The decision, announced on July 13, came after the end of a two-year study from the foundation concluded that it was too large to function effectively. The study, released as a 278-page report, recommends that several smaller autonomous foundations be organized after their dissolution.
The German minister of culture, Monika Grütters, and the president of the foundation, Herman Parzinger, both announced their support for the decision.
Currently funded by the federal government and 16 German states, the Prussian Cultural Heritage Foundation is one of the largest cultural organizations in Europe. In 2019, it will operate with a budget of around € 356 million ($ 405 million), and currently employs around 2,000 people. The collection he held watched 4.7 million works of art and objects.
The 60-year-old foundation suffers from “structural overload,” said Marina Münkler, a scholar and leading member of the research team. The report’s authors say the organization’s top-down structure has resulted in unclear decision-making processes.
Several foundations museums – including the Pergamon Museum, Neue Nationalgalerie, and the The Humboldt Forum that was constantly being bullied—has been a construction site for years. Meanwhile, the owner of the building that houses the Hamburger Bahnhof moved to turning a site into a private office space.
The report recommends that the Berlin state museums and the Ibero-American Institute sever their own relations.

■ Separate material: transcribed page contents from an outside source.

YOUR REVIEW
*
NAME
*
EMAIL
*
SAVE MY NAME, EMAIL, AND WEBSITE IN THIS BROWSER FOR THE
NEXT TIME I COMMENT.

It also shows that the state library, which holds centuries-old documents and items related to the former German Empire, was organized into separate groups.
The purpose of the change is to make museums and libraries function more efficiently, and also to bring Germany in harmony with the times, especially those related to debates surrounding colonial heritage and digitalization.
“The museums within the Prussian Cultural Foundation are only partially able to meet the demand for international appeal and impact,” the report said.
Parzinger, who will retire in five years, called the recommendations for reform “a great opportunity” for each institution to have “greater autonomy.”
But Grütters acknowledged that implementing the desired changes would take time, noting: “This is not a fast run, but a marathon.”